In the last article, I showed you how to create an Azure AI Speech Service. You can use this service to write an application that creates speech from text. You can access the service via API calls, but it is easier if you use an SDK. In this article, I will show how to use the .NET Speech Service SDK to convert speech into text.


Log into the Azure Portal and navigate to a Speech Service you created. See this article) to learn how to create a Speech Service.


Fig. 1 shows the "Overview" blade of the Speech Service. This contains the region and the keys for this service.
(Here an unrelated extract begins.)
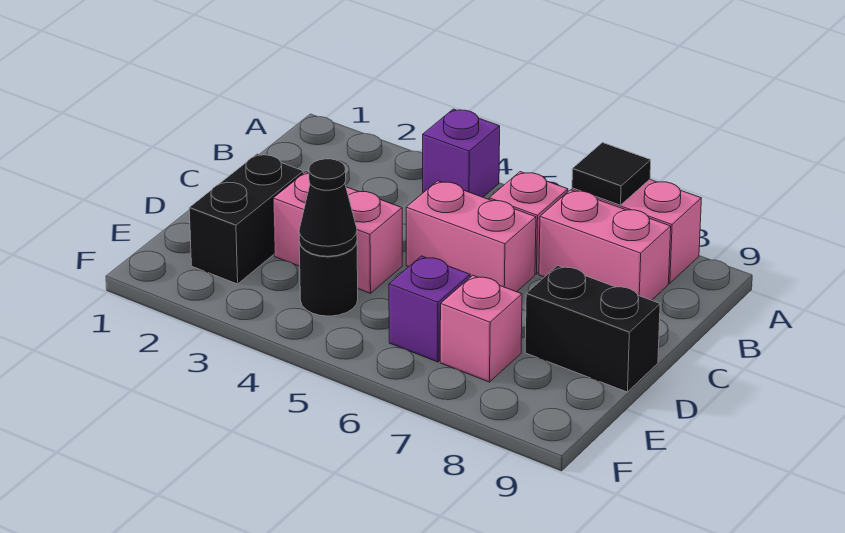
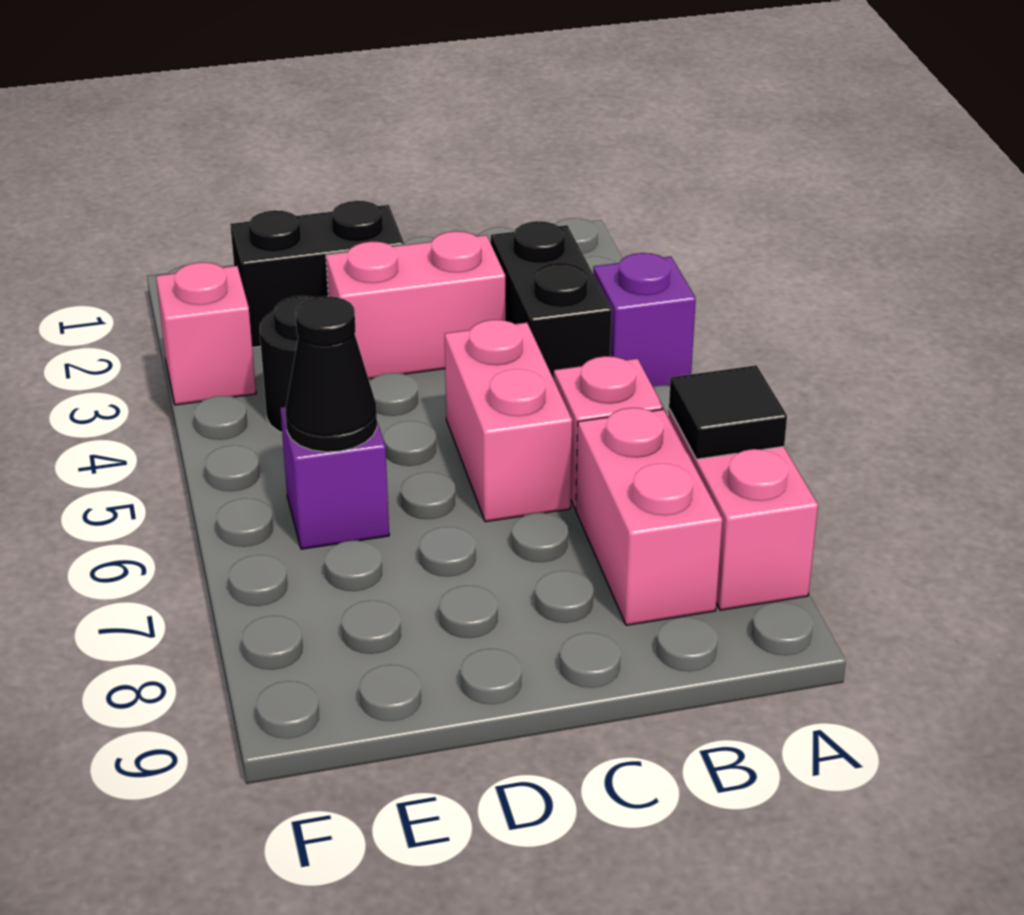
pink 1x2 brick [273,172,402,293] -> pink 1x2 brick turned to [326,231,506,379]
black 1x2 brick [525,266,660,392] -> black 1x2 brick moved to [491,221,612,379]
black 1x1 cone [299,159,357,256] -> black 1x1 cone moved to [286,296,377,452]
pink 1x1 brick [440,275,522,382] -> pink 1x1 brick moved to [156,262,256,405]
Copy and save the Region and one of the keys.



Speech Service Overview Tab

Fig. 1


To work with the SDK, your project needs to reference the Microsoft.CognitiveServices.Speech NuGet package. The following command installs the package in the current project.


dotnet add package Microsoft.CognitiveServices.Speech --version 1.30.0

This package contains two relevant classes: SpeechConfig and SpeechRecognizer. SpeechConfig accepts our Speech Service's key and region as constructor parameters, so that it knows where to call to handle the translation. The SpeechRecognizer class takes as constructor parameters an instance of SpeechConfig and an AudioConfig object. The AudioConfig object allows you to specify the source of the speech, which can be a microphone or a file.


Here is the code:


string aiSvcKey = "xxxxxxxxxxxxxxxxxxxxxxxxxxxxxxxx";
string aiSvcRegion = "xxxxx";
SpeechConfig speechConfig = SpeechConfig.FromSubscription(aiSvcKey, aiSvcRegion);
using AudioConfig audioConfig = AudioConfig.FromDefaultMicrophoneInput();
using SpeechRecognizer speechRecognizer = new SpeechRecognizer(speechConfig, audioConfig);

Replace the x's with the key and region of your service. In a real (not demo) application, you would choose to store these values in a configuration store or file, rather than in code. This is for demo purposes.


Finally, we call the SpeechRecognizer's RecognizeOnceAsync method to translate the spoken words into text. This method returns a SpeechRecognitionResult object that contains a Text property: The text of what it heard spoken. SpeechRecognitionResult also has a Reason property that can come in handy if an error occurs.


Here is the code:


Console.WriteLine("Speak into the default microphone!");
SpeechRecognitionResult result = await speechRecognizer.RecognizeOnceAsync();
Console.WriteLine($"You said: {result.Text}");
Console.WriteLine($"Result: {result.Reason}");

Below is the full code for a console app that allows the user to speak into a microphone, then print what was spoken:


using Microsoft.CognitiveServices.Speech;
using Microsoft.CognitiveServices.Speech.Audio;

namespace SpeechToTextDemo
{
     class Program
     {
         static async Task Main(string[] args)
        
{
             string aiSvcKey = "8cda2fb96d0c431aa975e9b103911a24";
             string aiSvcRegion = "EastUS";

            SpeechConfig speechConfig = SpeechConfig.FromSubscription(aiSvcKey, aiSvcRegion);
             using AudioConfig audioConfig = AudioConfig.FromDefaultMicrophoneInput();
             using SpeechRecognizer speechRecognizer = new SpeechRecognizer(speechConfig, audioConfig);

            Console.WriteLine("Speak into the default microphone!");
             SpeechRecognitionResult result = await speechRecognizer.RecognizeOnceAsync();
             Console.WriteLine($"You said: {result.Text}");
             Console.WriteLine($"Result: {result.Reason}");
         }
     }
}


In this article, you learned how to convert speech to text in a C# application, using the Azure AI Speech Service.